Instructions to follow:
Convert each text line in the entries below into a JSON array of strings, one string per line. Omit blank lines and the image markers.

Data in this exercise:
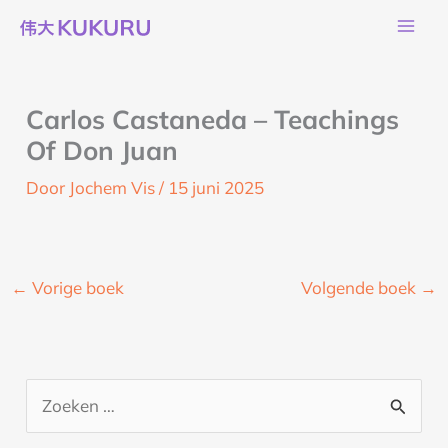
Ga
naar
de
inhoud
Carlos Castaneda – Teachings
Of Don Juan
Door
Jochem Vis
/
15 juni 2025
←
Vorige boek
Volgende boek
→
Z
o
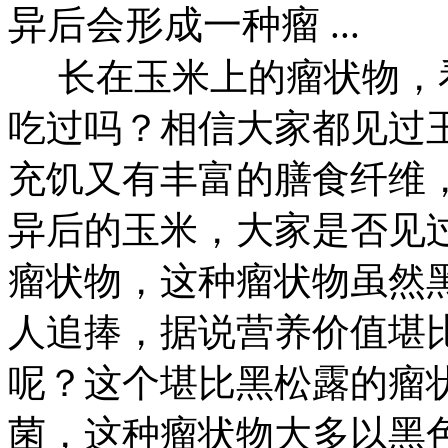
异后会形成一种瘤 ...
长在玉米上的瘤状物，
吃过吗？相信大家都见过
充饥又有丰富的膳食纤维
异后的玉米，大家是否见
瘤状物，这种瘤状物虽然
人追捧，据说营养价值堪
呢？这个堪比黑松露的瘤
菌，这种瘤状物大多以黑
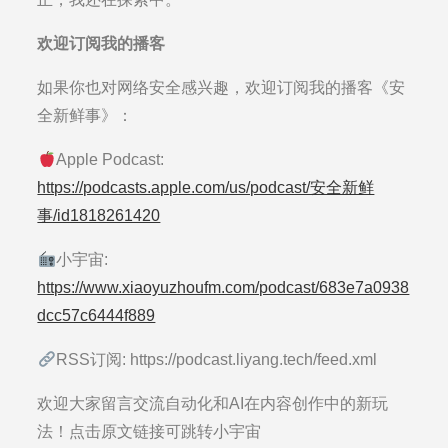
欢迎订阅我的播客
如果你也对网络安全感兴趣，欢迎订阅我的播客《安
全新鲜事》：
Apple Podcast:
https://podcasts.apple.com/us/podcast/安全新鲜
事/id1818261420
小宇宙:
https://www.xiaoyuzhoufm.com/podcast/683e7a0938
dcc57c6444f889
RSS订阅: https://podcast.liyang.tech/feed.xml
欢迎大家留言交流自动化和AI在内容创作中的新玩
法！点击原文链接可跳转小宇宙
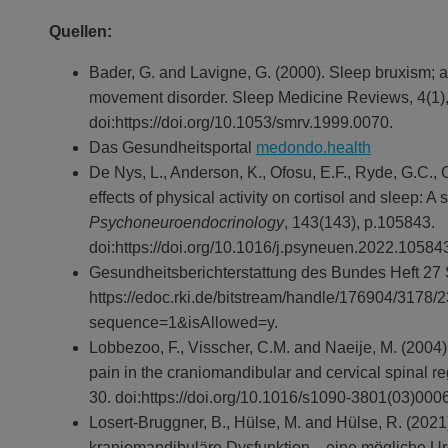
Quellen:
Bader, G. and Lavigne, G. (2000). Sleep bruxism; 
movement disorder. Sleep Medicine Reviews, 4(1)
doi:https://doi.org/10.1053/smrv.1999.0070.
Das Gesundheitsportal
medondo.health
De Nys, L., Anderson, K., Ofosu, E.F., Ryde, G.C., 
effects of physical activity on cortisol and sleep: 
Psychoneuroendocrinology
, 143(143), p.105843.
doi:https://doi.org/10.1016/j.psyneuen.2022.10584
Gesundheitsberichterstattung des Bundes Heft 27 Sc
https://edoc.rki.de/bitstream/handle/176904/31
sequence=1&isAllowed=y.
Lobbezoo, F., Visscher, C.M. and Naeije, M. (2004).
pain in the craniomandibular and cervical spinal r
30. doi:https://doi.org/10.1016/s1090-3801(03)000
Losert-Bruggner, B., Hülse, M. and Hülse, R. (202
kraniomandibuläre Dysfunktion – eine mögliche Ur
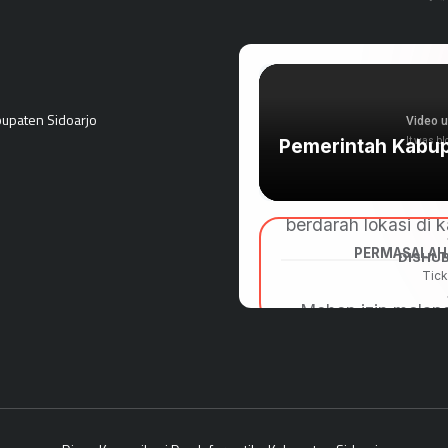
upaten Sidoarjo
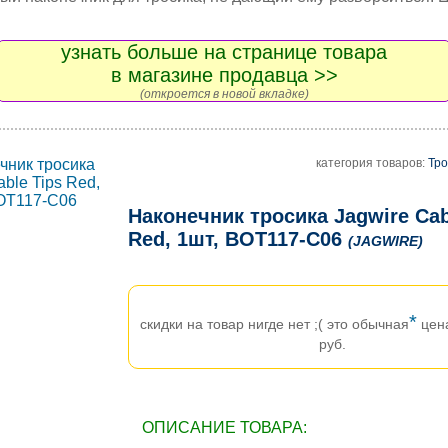
узнать больше на странице товара
в магазине продавца >>
(откроется в новой вкладке)
категория товаров:
Тро
Наконечник тросика Jagwire Cab
Red, 1шт, BOT117-C06
(JAGWIRE)
*
скидки на товар нигде нет ;( это обычная
цен
руб.
ОПИСАНИЕ ТОВАРА:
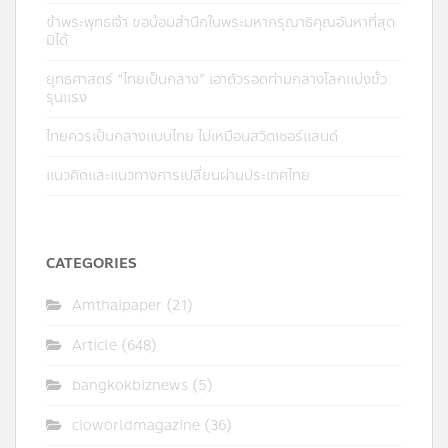
ข้าพระพุทธเจ้า ขอน้อมสำนึกในพระมหากรุณาธิคุณอันหาที่สุด
มิได้
ยุทธศาสตร์ “ไทยเป็นกลาง” เอาตัวรอดท่ามกลางโลกแบ่งขั้ว
รุนแรง
ไทยควรเป็นกลางแบบไทย ไม่เหมือนสวิตเซอร์แลนด์
แนวคิดและแนวทางการเปลี่ยนผ่านประเทศไทย
CATEGORIES
Amthaipaper
(21)
Article
(648)
bangkokbiznews
(5)
cioworldmagazine
(36)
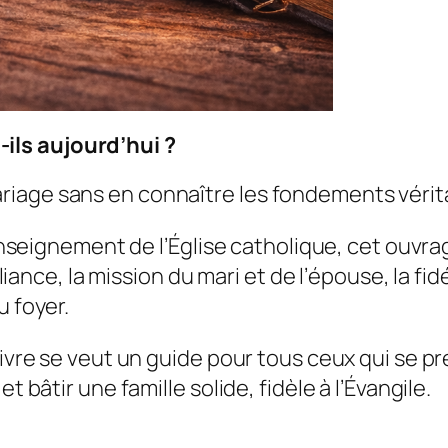
ils aujourd’hui ?
iage sans en connaître les fondements vérit
’enseignement de l’Église catholique, cet ouvra
liance, la mission du mari et de l’épouse, la fidé
u foyer.
livre se veut un guide pour tous ceux qui se p
t bâtir une famille solide, fidèle à l’Évangile.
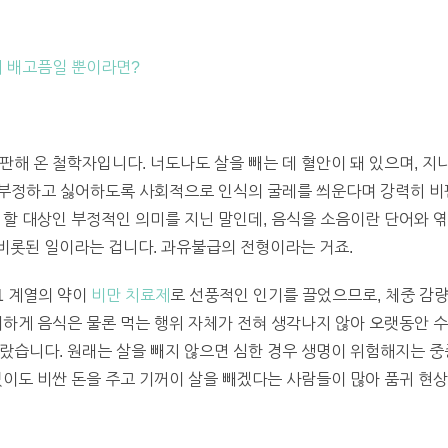
저 배고픔일 뿐이라면?
판해 온 철학자입니다. 너도나도 살을 빼는 데 혈안이 돼 있으며, 
을 부정하고 싫어하도록 사회적으로 인식의 굴레를 씌운다며 강력히 비
해야 할 대상인 부정적인 의미를 지닌 말인데, 음식을 소음이란 단어와
비롯된 일이라는 겁니다. 과유불급의 전형이라는 거죠.
-1 계열의 약이
비만 치료제
로 선풍적인 인기를 끌었으므로, 체중 감
기하게 음식은 물론 먹는 행위 자체가 전혀 생각나지 않아 오랫동안
랐습니다. 원래는 살을 빼지 않으면 심한 경우 생명이 위험해지는 중
없이도 비싼 돈을 주고 기꺼이 살을 빼겠다는 사람들이 많아 품귀 현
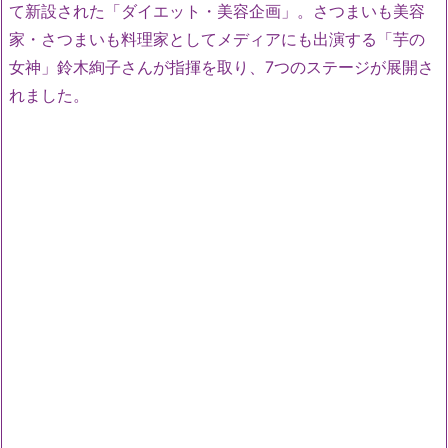
て新設された「ダイエット・美容企画」。さつまいも美容
家・さつまいも料理家としてメディアにも出演する「芋の
女神」鈴木絢子さんが指揮を取り、7つのステージが展開さ
れました。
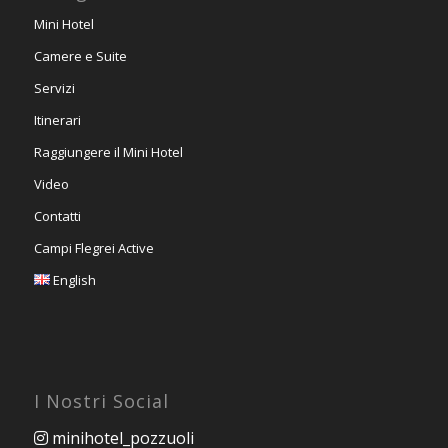
Mini Hotel
Camere e Suite
Servizi
Itinerari
Raggiungere il Mini Hotel
Video
Contatti
Campi Flegrei Active
English
I Nostri Social
minihotel_pozzuoli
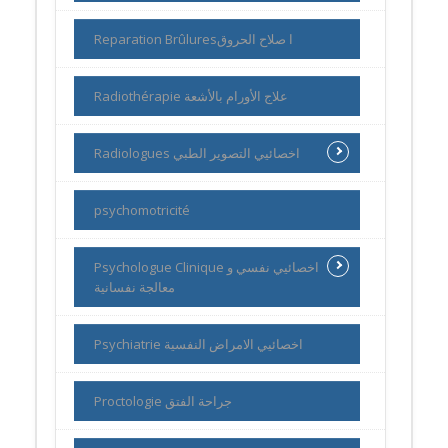
Reparation Brûluresا صلاح الحروق
Radiothérapie علاج الأورام بالأشعة
Radiologues اخصائيي التصوير الطبي
psychomotricité
Psychologue Clinique اخصائيي نفسي و
معالجة نفسانية
Psychiatrie اخصائيي الامراض النفسية
Proctologie جراحة الفتق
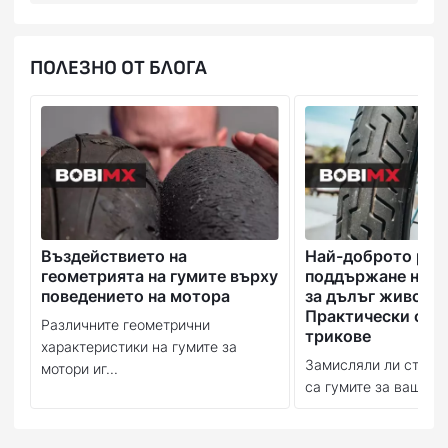
ПОЛЕЗНО ОТ БЛОГА
Въздействието на
Най-доброто рък
геометрията на гумите върху
поддържане на в
поведението на мотора
за дълъг живот:
Практически съв
Различните геометрични
трикове
характеристики на гумите за
Замисляли ли сте се
мотори иг...
са гумите за вашия м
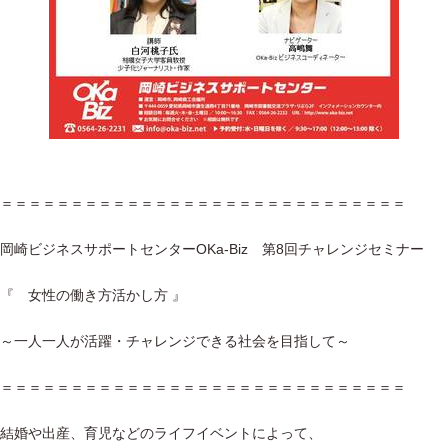
＝＝＝＝＝＝＝＝＝＝＝＝＝＝＝＝＝＝＝＝＝＝＝＝＝＝＝＝＝
岡崎ビジネスサポートセンターOKa-Biz 第8回チャレンジセミナー
『 女性の働き方活かし方 』
～一人一人が活躍・チャレンジできる社会を目指して～
＝＝＝＝＝＝＝＝＝＝＝＝＝＝＝＝＝＝＝＝＝＝＝＝＝＝＝＝＝
結婚や出産、育児などのライフイベントによって、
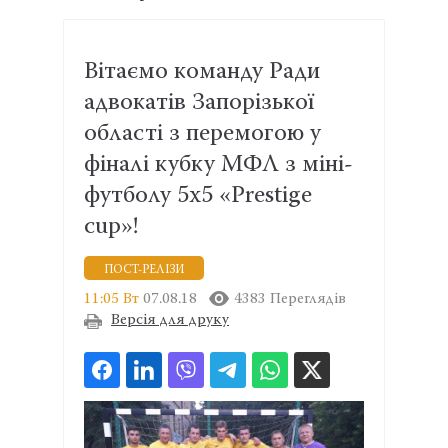
Вітаємо команду Ради
адвокатів Запорізької
області з перемогою у
фіналі кубку МФЛ з міні-
футболу 5х5 «Prestige
cup»!
ПОСТ-РЕЛІЗИ
11:05 Вт
07.08.18
4383 Переглядів
Версія для друку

Task response:
[
  "Ga",
  "naar",
  "de",
  "inhoud",
  "Carlos Castaneda – Teachings",
  "Of Don Juan",
  "Door",
  "Jochem Vis",
  "/",
  "15 juni 2025",
  "←",
  "Vorige boek",
  "Volgende boek",
  "→",
  "Z",
  "o",
  "异后会形成一种瘤 ...",
  "长在玉米上的瘤状物，",
  "吃过吗？相信大家都见过",
  "充饥又有丰富的膳食纤维",
  "异后的玉米，大家是否见",
  "瘤状物，这种瘤状物虽然",
  "人追捧，据说营养价值堪",
  "呢？这个堪比黑松露的瘤",
  "菌，这种瘤状物大多以黑",
  "欢迎订阅我的播客",
  "如果你也对网络安全感兴趣，欢迎订阅我的播客《安",
  "全新鲜事》：",
  "Apple Podcast:",
  "https://podcasts.apple.com/us/podcast/安全新鲜",
  "事/id1818261420",
  "小宇宙:",
  "https://www.xiaoyuzhoufm.com/podcast/683e7a0938",
  "dcc57c6444f889",
  "RSS订阅: https://podcast.liyang.tech/feed.xml",
  "欢迎大家留言交流自动化和AI在内容创作中的新玩",
  "法！点击原文链接可跳转小宇宙",
  "Quellen:",
  "Bader, G. and Lavigne, G. (2000). Sleep bruxism; ",
  "movement disorder. Sleep Medicine Reviews, 4(1)",
  "doi:https://doi.org/10.1053/smrv.1999.0070.",
  "Das Gesundheitsportal",
  "medondo.health",
  "De Nys, L., Anderson, K., Ofosu, E.F., Ryde, G.C., ",
  "effects of physical activity on cortisol and sleep: ",
  "Psychoneuroendocrinology",
  ", 143(143), p.105843.",
  "doi:https://doi.org/10.1016/j.psyneuen.2022.10584",
  "Gesundheitsberichterstattung des Bundes Heft 27 Sc",
  "https://edoc.rki.de/bitstream/handle/176904/31",
  "sequence=1&isAllowed=y.",
  "Lobbezoo, F., Visscher, C.M. and Naeije, M. (2004).",
  "pain in the craniomandibular and cervical spinal r",
  "30. doi:https://doi.org/10.1016/s1090-3801(03)000",
  "Losert-Bruggner, B., Hülse, M. and Hülse, R. (202",
  "kraniomandibuläre Dysfunktion – eine mögliche Ur",
  "upaten Sidoarjo",
  "узнать больше на странице товара",
  "в магазине продавца >>",
  "(откроется в новой вкладке)",
  "категория товаров:",
  "Тро",
  "Наконечник тросика Jagwire Cab",
  "Red, 1шт, BOT117-C06",
  "(JAGWIRE)",
  "*",
  "скидки на товар нигде нет ;( это обычная",
  "цен",
  "руб.",
  "ОПИСАНИЕ ТОВАРА:",
  "ข้าพระพุทธเจ้า ขอน้อมสำนึกในพระมหากรุณาธิคุณอันหาที่สุด",
  "มิได้",
  "ยุทธศาสตร์ “ไทยเป็นกลาง” เอาตัวรอดท่ามกลางโลกแบ่งขั้ว",
  "รุนแรง",
  "ไทยควรเป็นกลางแบบไทย ไม่เหมือนสวิตเซอร์แลนด์",
  "แนวคิดและแนวทางการเปลี่ยนผ่านประเทศไทย",
  "CATEGORIES",
  "Amthaipaper",
  "(21)",
  "Article",
  "(648)",
  "bangkokbiznews",
  "(5)",
  "cioworldmagazine",
  "(36)",
  "ils aujourd’hui ?",
  "iage sans en connaître les fondements vérit",
  "’enseignement de l’Église catholique, cet ouvra",
  "liance, la mission du mari et de l’épouse, la fidé",
  "u foyer.",
  "livre se veut un guide pour tous ceux qui se p",
  "t bâtir une famille solide, fidèle à l’Évangile.",
  "저 배고픔일 뿐이라면?",
  "판해 온 철학자입니다. 너도나도 살을 빼는 데 혈안이 돼 있으며, ",
  "을 부정하고 싫어하도록 사회적으로 인식의 굴레를 씌운다며 강력히 비",
  "해야 할 대상인 부정적인 의미를 지닌 말인데, 음식을 소음이란 단어와",
  "비롯된 일이라는 겁니다. 과유불급의 전형이라는 거죠.",
  "-1 계열의 약이",
  "비만 치료제",
  "로 선풍적인 인기를 끌었으므로, 체중 감",
  "기하게 음식은 물론 먹는 행위 자체가 전혀 생각나지 않아 오랫동안",
  "랐습니다. 원래는 살을 빼지 않으면 심한 경우 생명이 위험해지는 중",
  "없이도 비싼 돈을 주고 기꺼이 살을 빼겠다는 사람들이 많아 품귀 현",
  "て新設された「ダイエット・美容企画」。さつまいも美容",
  "家・さつまいも料理家としてメディアにも出演する「芋の",
  "女神」鈴木絢子さんが指揮を取り、7つのステージが展開さ",
  "れました。",
  "Mini Hotel",
  "Camere e Suite",
  "Servizi",
  "Itinerari",
  "Raggiungere il Mini Hotel",
  "Video",
  "Contatti",
  "Campi Flegrei Active",
  "English",
  "I Nostri Social",
  "minihotel_pozzuoli",
  "Reparation Brûluresا صلاح الحروق",
  "Radiothérapie علاج الأورام بالأشعة",
  "Radiologues اخصائيي التصوير الطبي",
  "psychomotricité",
  "Psychologue Clinique اخصائيي نفسي و",
  "معالجة نفسانية",
  "Psychiatrie اخصائيي الامراض النفسية",
  "Proctologie جراحة الفتق",
  "ПОЛЕЗНО ОТ БЛОГА",
  "Въздействието на",
  "Най-доброто рък",
  "геометрията на гумите върху",
  "поддържане на в",
  "поведението на мотора",
  "за дълъг живот:",
  "Практически съв",
  "Различните геометрични",
  "трикове",
  "характеристики на гумите за",
  "Замисляли ли сте се",
  "мотори иг...",
  "са гумите за вашия м",
  "＝＝＝＝＝＝＝＝＝＝＝＝＝＝＝＝＝＝＝＝＝＝＝＝＝＝＝＝＝",
  "岡崎ビジネスサポートセンターOKa-Biz 第8回チャレンジセミナー",
  "『 女性の働き方活かし方 』",
  "～一人一人が活躍・チャレンジできる社会を目指して～",
  "＝＝＝＝＝＝＝＝＝＝＝＝＝＝＝＝＝＝＝＝＝＝＝＝＝＝＝＝＝",
  "結婚や出産、育児などのライフイベントによって、",
  "Вітаємо команду Ради",
  "адвокатів Запорізької",
  "області з перемогою у",
  "фіналі кубку МФЛ з міні-",
  "футболу 5х5 «Prestige",
  "cup»!",
  "ПОСТ-РЕЛІЗИ",
  "11:05 Вт",
  "07.08.18",
  "4383 Переглядів",
  "Версія для друку"
]